WORK TASK ▸
Produce a verbatim copy of the following records, leaving out all pictures.

INFORMATION PROVIDED ▸
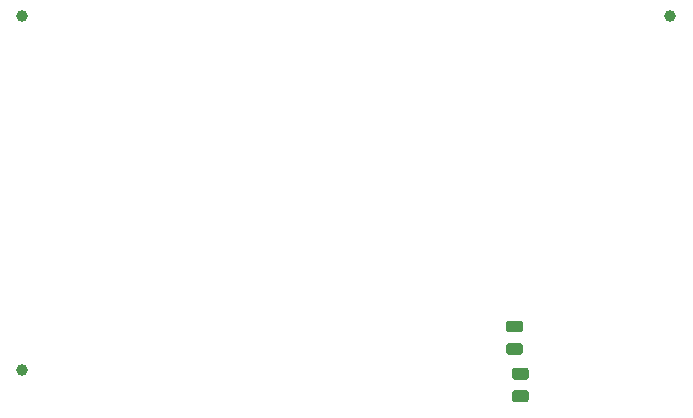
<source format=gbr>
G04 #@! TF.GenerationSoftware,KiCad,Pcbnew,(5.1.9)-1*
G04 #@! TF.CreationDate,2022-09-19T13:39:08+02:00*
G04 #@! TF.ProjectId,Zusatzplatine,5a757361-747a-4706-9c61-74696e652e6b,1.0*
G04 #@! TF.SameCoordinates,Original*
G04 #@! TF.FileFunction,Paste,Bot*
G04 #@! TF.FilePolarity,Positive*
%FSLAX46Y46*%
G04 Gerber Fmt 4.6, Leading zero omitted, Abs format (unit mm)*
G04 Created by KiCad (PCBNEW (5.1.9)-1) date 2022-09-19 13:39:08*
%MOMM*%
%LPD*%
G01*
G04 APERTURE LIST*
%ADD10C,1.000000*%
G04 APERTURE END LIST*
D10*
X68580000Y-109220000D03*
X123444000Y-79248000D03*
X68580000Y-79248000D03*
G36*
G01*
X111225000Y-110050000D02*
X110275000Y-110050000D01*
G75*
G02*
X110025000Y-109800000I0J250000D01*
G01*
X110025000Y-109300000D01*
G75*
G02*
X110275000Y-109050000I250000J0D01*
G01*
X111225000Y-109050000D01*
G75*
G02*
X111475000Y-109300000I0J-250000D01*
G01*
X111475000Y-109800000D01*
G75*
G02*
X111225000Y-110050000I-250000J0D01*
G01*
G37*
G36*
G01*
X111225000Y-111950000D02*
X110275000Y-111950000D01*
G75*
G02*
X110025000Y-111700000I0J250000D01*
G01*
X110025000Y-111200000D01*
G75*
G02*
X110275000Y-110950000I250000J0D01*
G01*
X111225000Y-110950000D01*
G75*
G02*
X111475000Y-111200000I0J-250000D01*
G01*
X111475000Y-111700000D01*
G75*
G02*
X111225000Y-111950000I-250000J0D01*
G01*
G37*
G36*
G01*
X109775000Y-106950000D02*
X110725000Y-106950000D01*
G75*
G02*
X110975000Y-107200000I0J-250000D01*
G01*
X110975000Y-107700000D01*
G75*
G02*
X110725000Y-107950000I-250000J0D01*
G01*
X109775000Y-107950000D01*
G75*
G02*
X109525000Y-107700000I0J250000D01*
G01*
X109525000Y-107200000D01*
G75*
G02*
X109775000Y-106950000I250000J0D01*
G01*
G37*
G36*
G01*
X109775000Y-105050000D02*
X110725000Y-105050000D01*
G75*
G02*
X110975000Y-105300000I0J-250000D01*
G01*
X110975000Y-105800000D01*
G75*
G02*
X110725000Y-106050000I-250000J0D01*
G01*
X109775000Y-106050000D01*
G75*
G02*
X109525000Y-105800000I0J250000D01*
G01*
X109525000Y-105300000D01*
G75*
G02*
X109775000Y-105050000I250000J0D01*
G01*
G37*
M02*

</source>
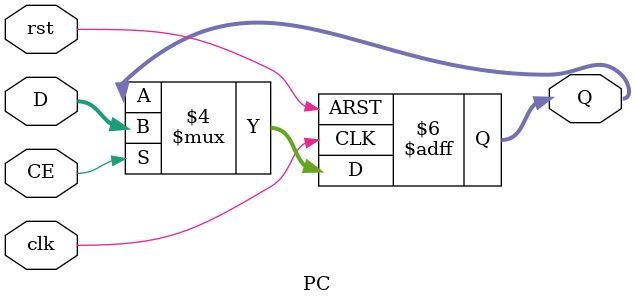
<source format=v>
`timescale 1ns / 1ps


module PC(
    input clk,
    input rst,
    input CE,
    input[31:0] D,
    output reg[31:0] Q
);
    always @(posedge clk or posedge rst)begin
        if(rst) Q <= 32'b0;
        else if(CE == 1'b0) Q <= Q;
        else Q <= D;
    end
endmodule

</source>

YOUR SOLUTION ▸
<source format=gbr>
G04 #@! TF.GenerationSoftware,KiCad,Pcbnew,(5.1.9)-1*
G04 #@! TF.CreationDate,2022-09-19T13:39:08+02:00*
G04 #@! TF.ProjectId,Zusatzplatine,5a757361-747a-4706-9c61-74696e652e6b,1.0*
G04 #@! TF.SameCoordinates,Original*
G04 #@! TF.FileFunction,Paste,Bot*
G04 #@! TF.FilePolarity,Positive*
%FSLAX46Y46*%
G04 Gerber Fmt 4.6, Leading zero omitted, Abs format (unit mm)*
G04 Created by KiCad (PCBNEW (5.1.9)-1) date 2022-09-19 13:39:08*
%MOMM*%
%LPD*%
G01*
G04 APERTURE LIST*
%ADD10C,1.000000*%
G04 APERTURE END LIST*
D10*
X68580000Y-109220000D03*
X123444000Y-79248000D03*
X68580000Y-79248000D03*
G36*
G01*
X111225000Y-110050000D02*
X110275000Y-110050000D01*
G75*
G02*
X110025000Y-109800000I0J250000D01*
G01*
X110025000Y-109300000D01*
G75*
G02*
X110275000Y-109050000I250000J0D01*
G01*
X111225000Y-109050000D01*
G75*
G02*
X111475000Y-109300000I0J-250000D01*
G01*
X111475000Y-109800000D01*
G75*
G02*
X111225000Y-110050000I-250000J0D01*
G01*
G37*
G36*
G01*
X111225000Y-111950000D02*
X110275000Y-111950000D01*
G75*
G02*
X110025000Y-111700000I0J250000D01*
G01*
X110025000Y-111200000D01*
G75*
G02*
X110275000Y-110950000I250000J0D01*
G01*
X111225000Y-110950000D01*
G75*
G02*
X111475000Y-111200000I0J-250000D01*
G01*
X111475000Y-111700000D01*
G75*
G02*
X111225000Y-111950000I-250000J0D01*
G01*
G37*
G36*
G01*
X109775000Y-106950000D02*
X110725000Y-106950000D01*
G75*
G02*
X110975000Y-107200000I0J-250000D01*
G01*
X110975000Y-107700000D01*
G75*
G02*
X110725000Y-107950000I-250000J0D01*
G01*
X109775000Y-107950000D01*
G75*
G02*
X109525000Y-107700000I0J250000D01*
G01*
X109525000Y-107200000D01*
G75*
G02*
X109775000Y-106950000I250000J0D01*
G01*
G37*
G36*
G01*
X109775000Y-105050000D02*
X110725000Y-105050000D01*
G75*
G02*
X110975000Y-105300000I0J-250000D01*
G01*
X110975000Y-105800000D01*
G75*
G02*
X110725000Y-106050000I-250000J0D01*
G01*
X109775000Y-106050000D01*
G75*
G02*
X109525000Y-105800000I0J250000D01*
G01*
X109525000Y-105300000D01*
G75*
G02*
X109775000Y-105050000I250000J0D01*
G01*
G37*
M02*

</source>
<source format=v>
`timescale 1ns / 1ps


module PC(
    input clk,
    input rst,
    input CE,
    input[31:0] D,
    output reg[31:0] Q
);
    always @(posedge clk or posedge rst)begin
        if(rst) Q <= 32'b0;
        else if(CE == 1'b0) Q <= Q;
        else Q <= D;
    end
endmodule

</source>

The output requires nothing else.